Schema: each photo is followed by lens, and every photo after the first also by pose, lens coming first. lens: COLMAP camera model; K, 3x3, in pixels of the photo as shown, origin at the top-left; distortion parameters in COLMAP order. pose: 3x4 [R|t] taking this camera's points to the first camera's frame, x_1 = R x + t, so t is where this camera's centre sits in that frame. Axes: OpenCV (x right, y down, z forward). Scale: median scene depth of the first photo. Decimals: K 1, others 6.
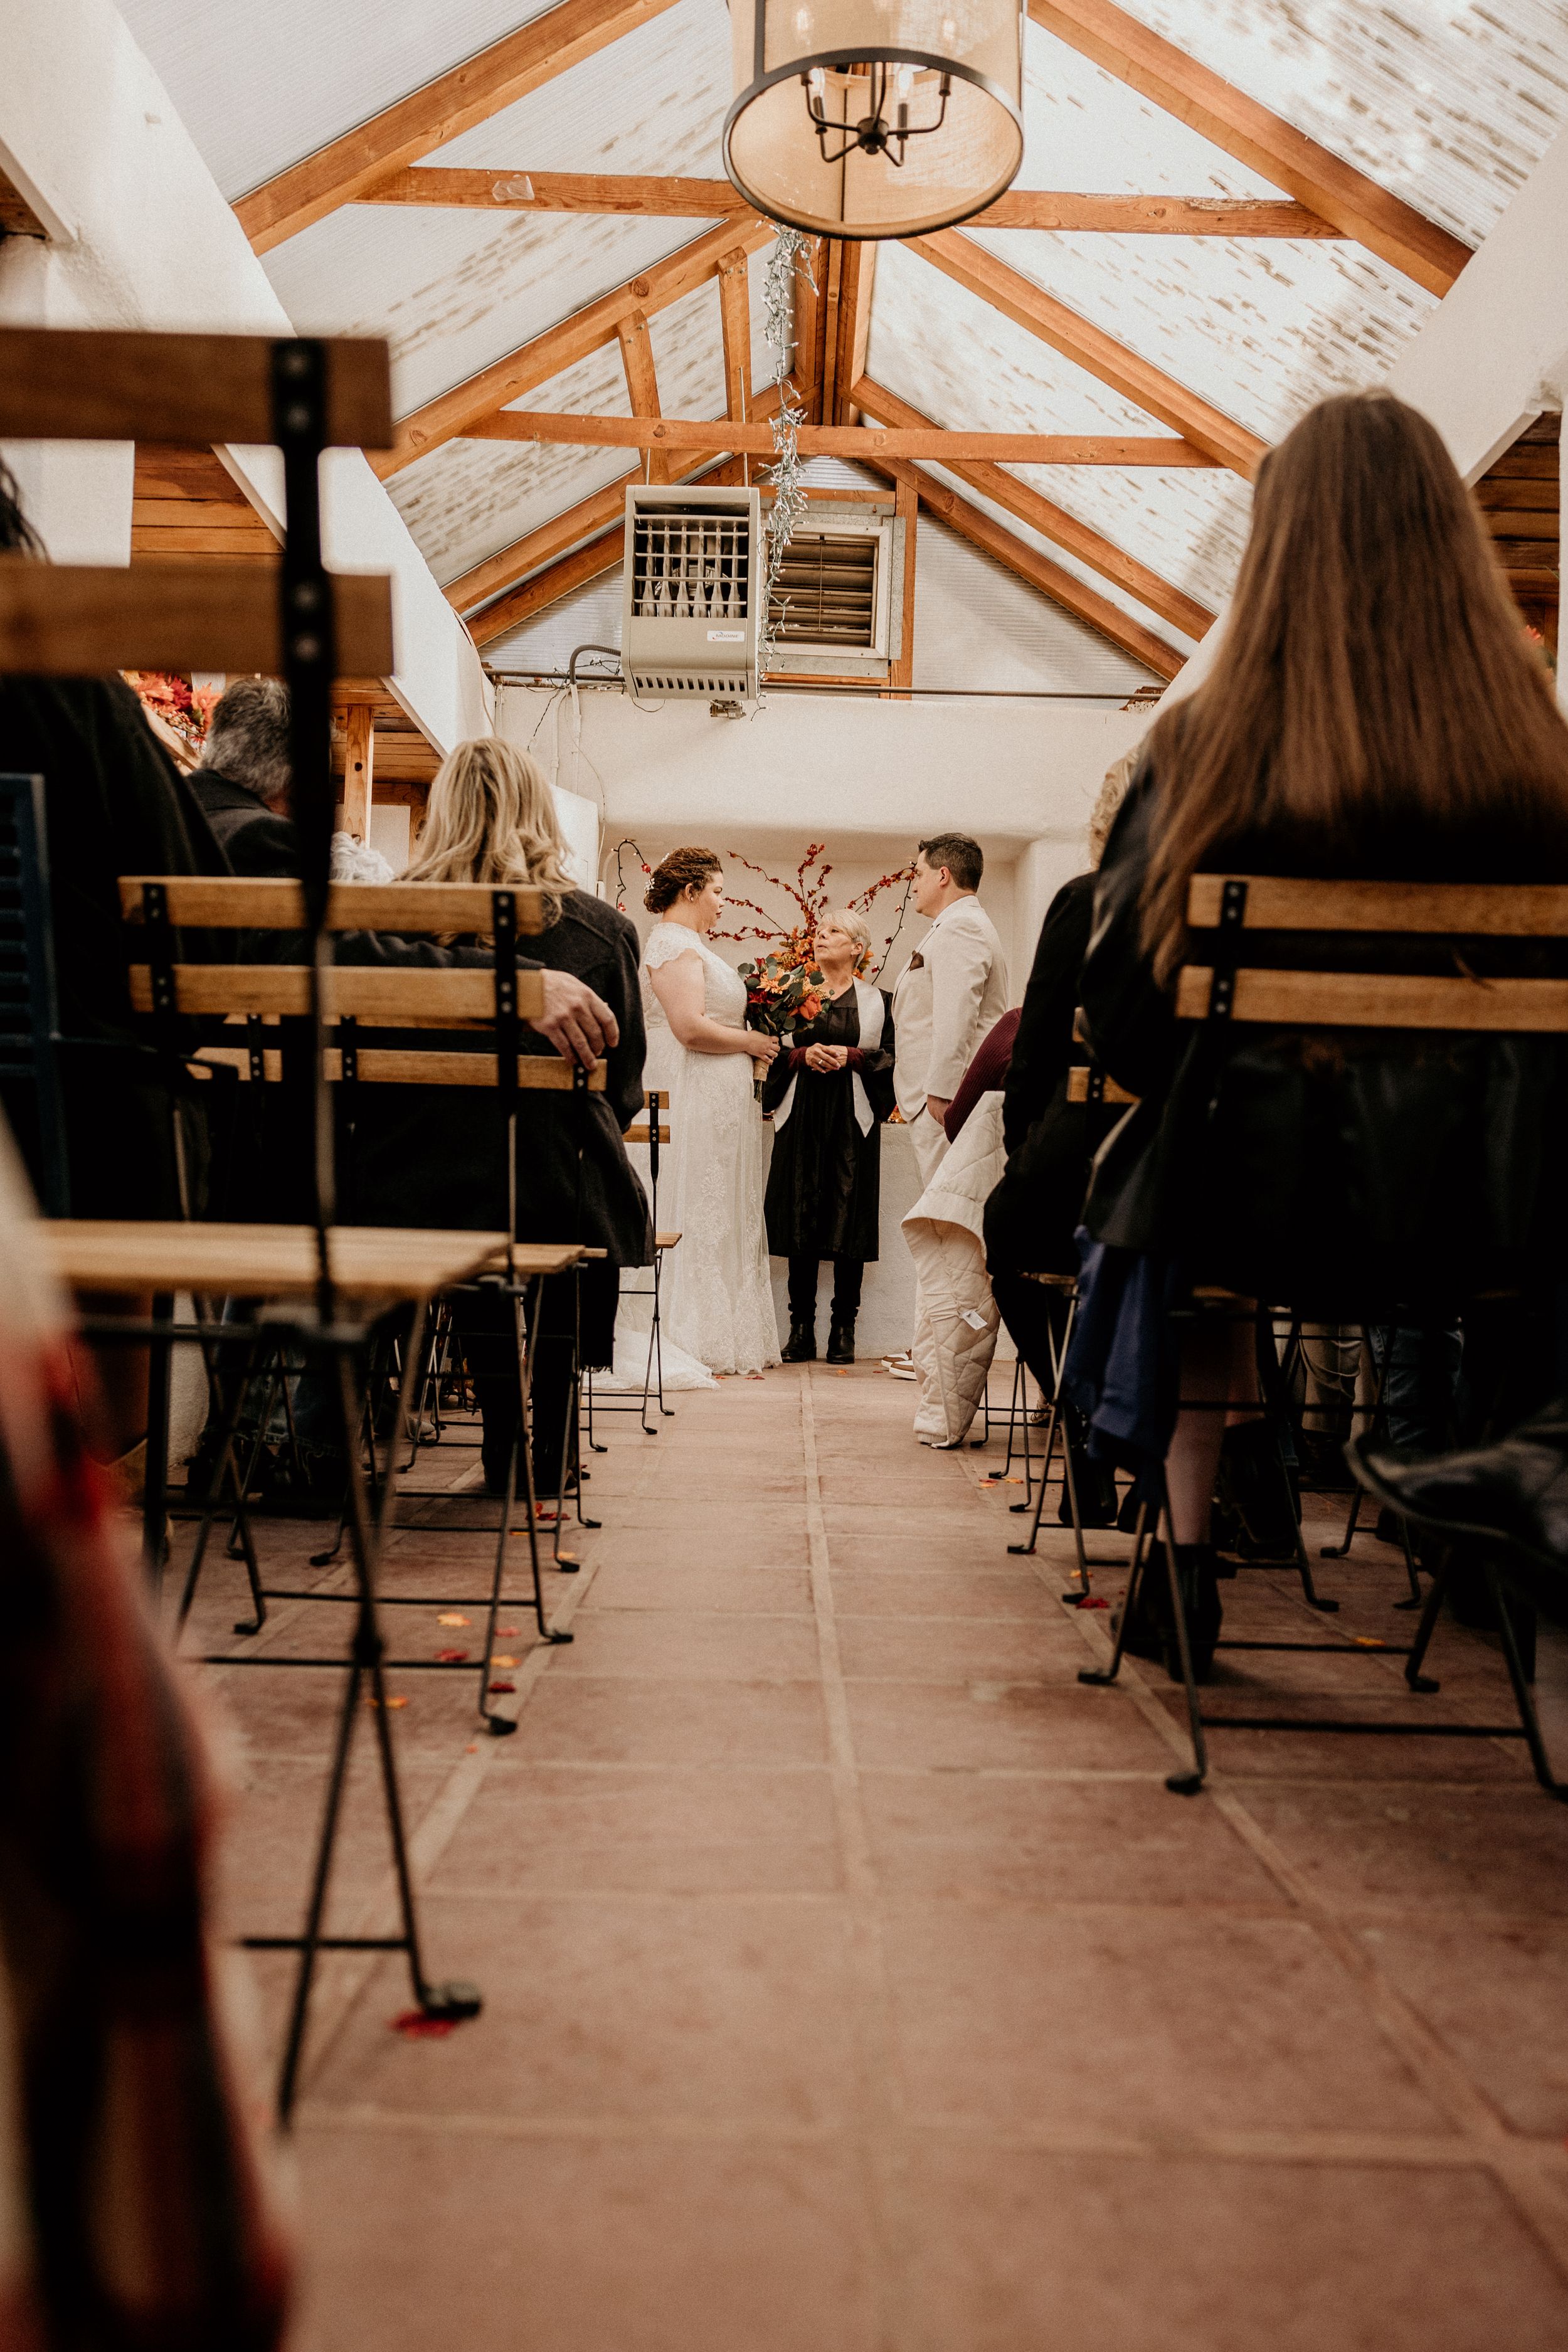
lens RADIAL K [[1757.6, 0, 784.0], [0, 1757.6, 1176.0], [0, 0, 1]] dist [0.003359, 0.006270]
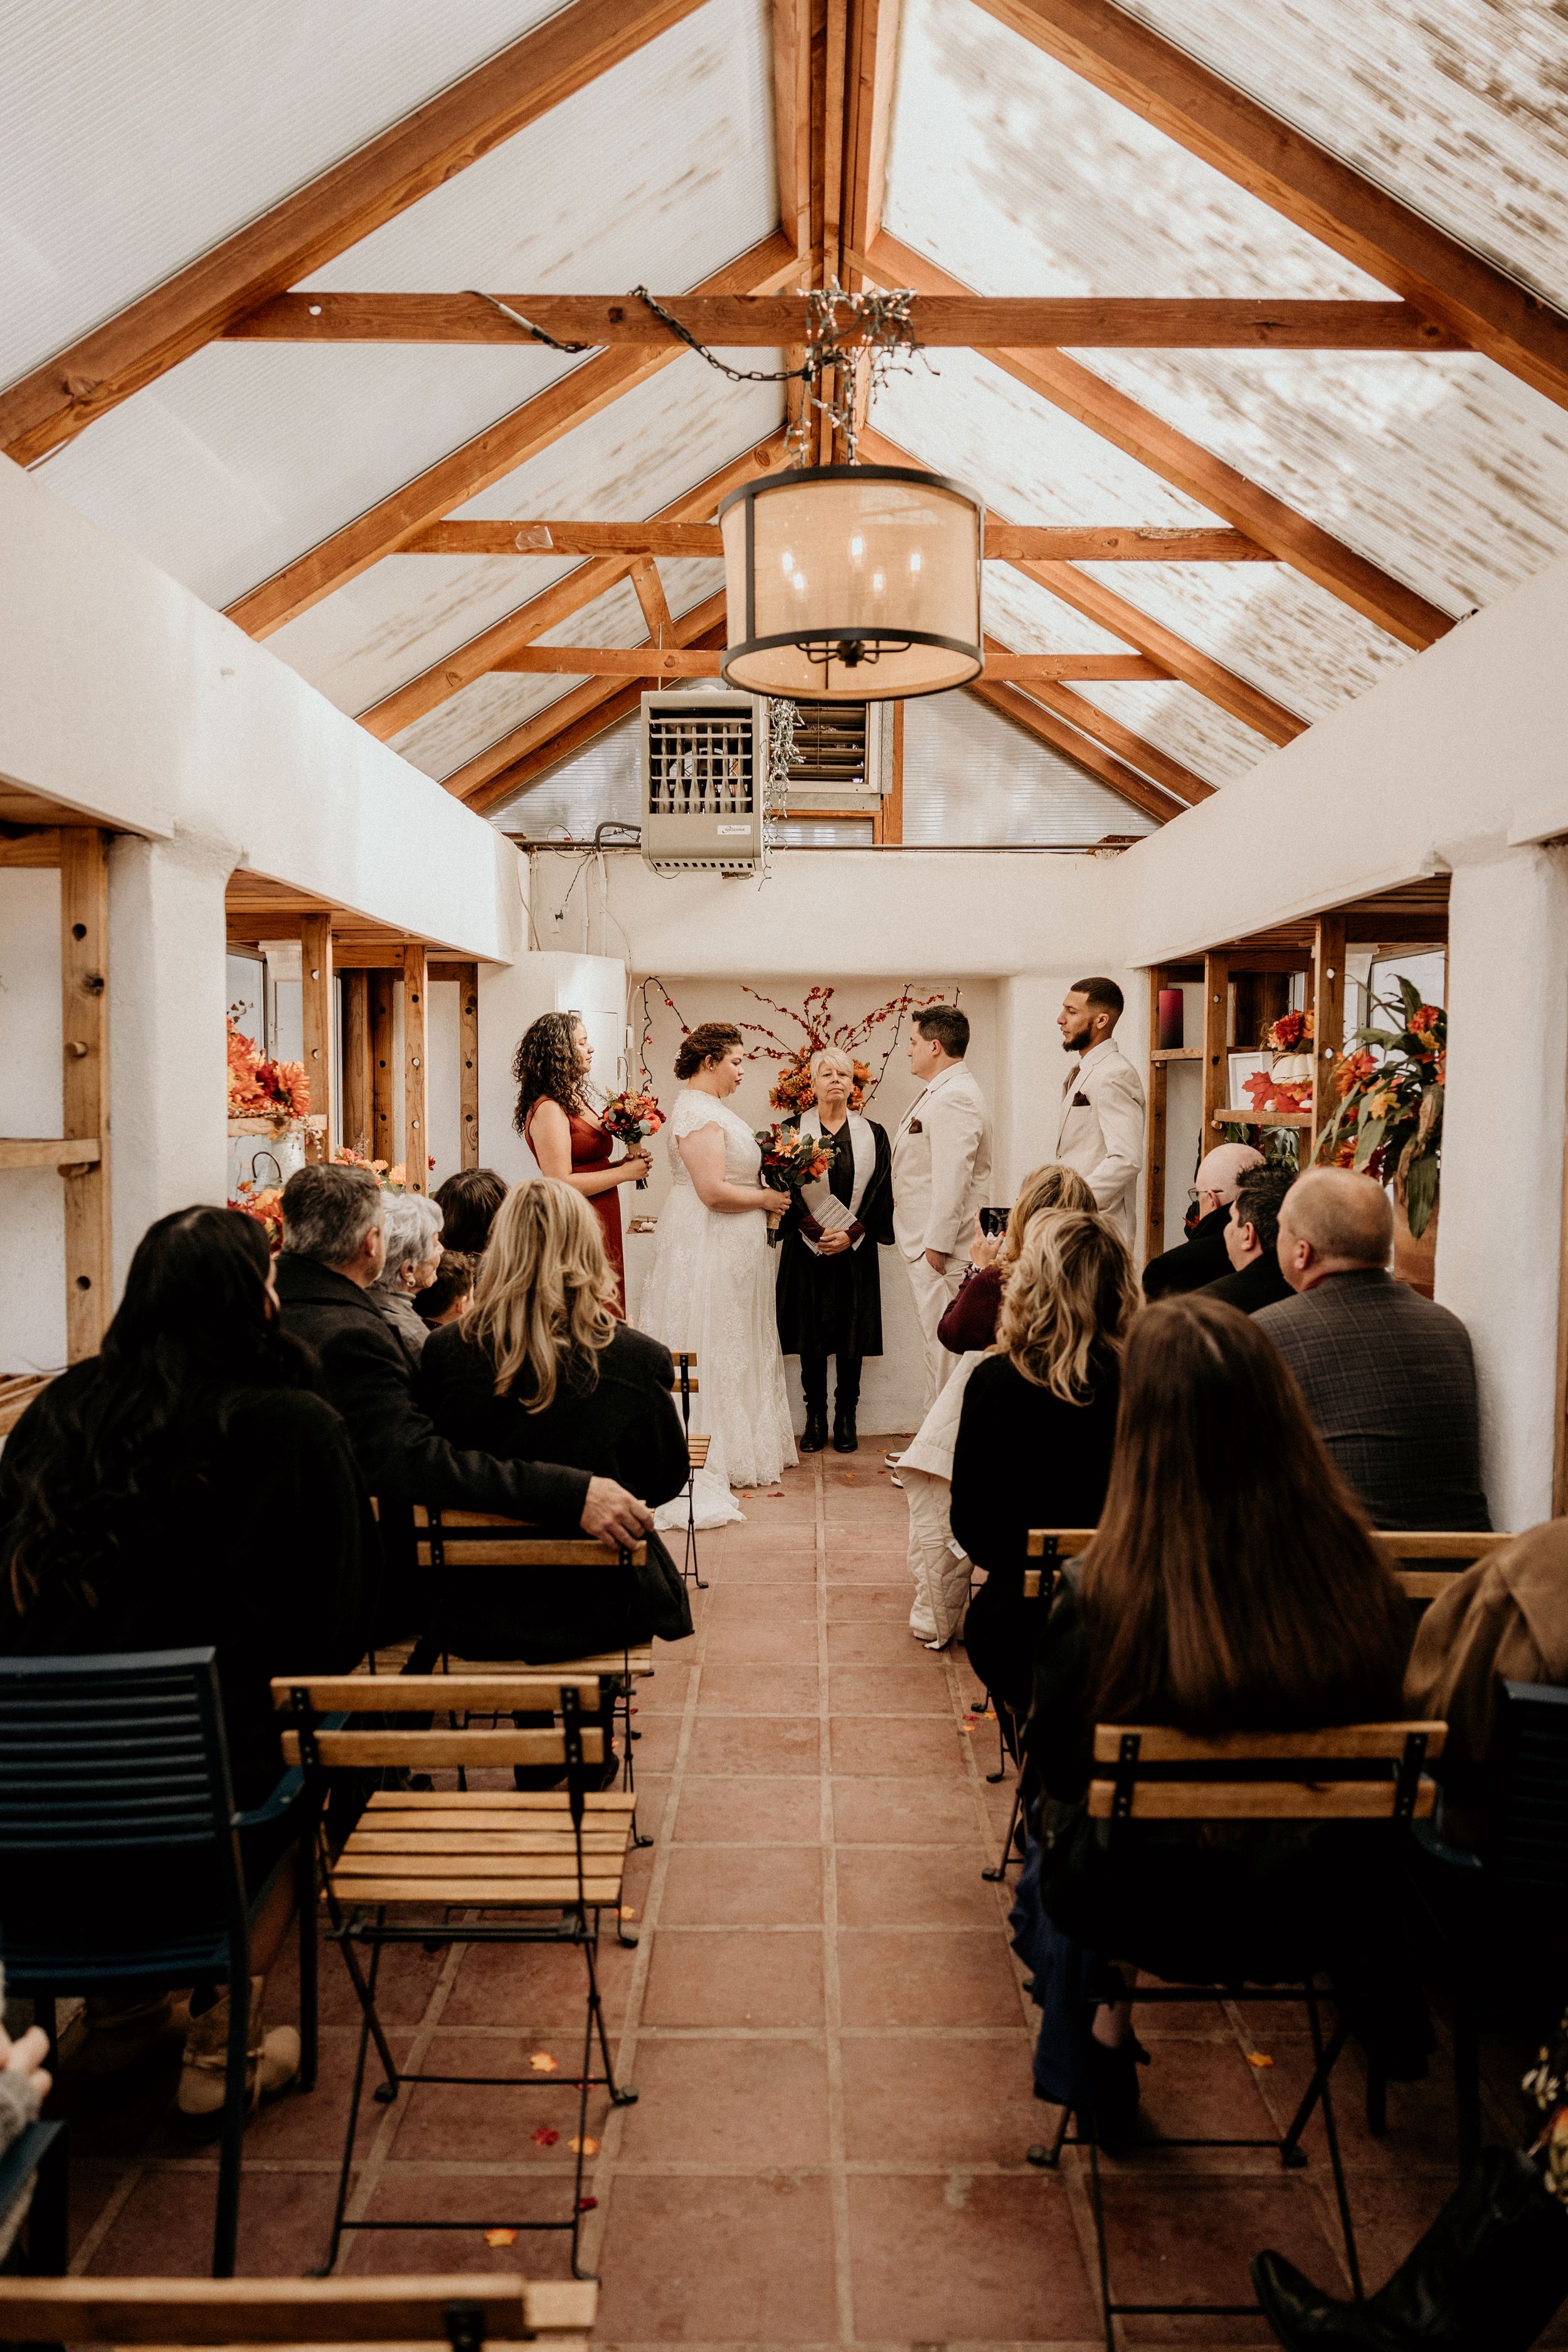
lens RADIAL K [[1603.5, 0, 784.0], [0, 1603.5, 1176.0], [0, 0, 1]] dist [0.008831, -0.001419]
pose [[0.999656, -0.023249, -0.012155, 0.008269], [0.024278, 0.995386, 0.092826, -0.247091], [0.009940, -0.093089, 0.995608, -0.053002]]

Task description:
Reproduce every line above exactly as written, omitting the images.

Task output:
Schema: each photo is followed by lens, and every photo after the first also by pose, lens coming first. lens: COLMAP camera model; K, 3x3, in pixels of the photo as shown, origin at the top-left; distortion parameters in COLMAP order. pose: 3x4 [R|t] taking this camera's points to the first camera's frame, x_1 = R x + t, so t is where this camera's centre sits in that frame. Axes: OpenCV (x right, y down, z forward). Scale: median scene depth of the first photo. Decimals: K 1, others 6.
lens RADIAL K [[1757.6, 0, 784.0], [0, 1757.6, 1176.0], [0, 0, 1]] dist [0.003359, 0.006270]
lens RADIAL K [[1603.5, 0, 784.0], [0, 1603.5, 1176.0], [0, 0, 1]] dist [0.008831, -0.001419]
pose [[0.999656, -0.023249, -0.012155, 0.008269], [0.024278, 0.995386, 0.092826, -0.247091], [0.009940, -0.093089, 0.995608, -0.053002]]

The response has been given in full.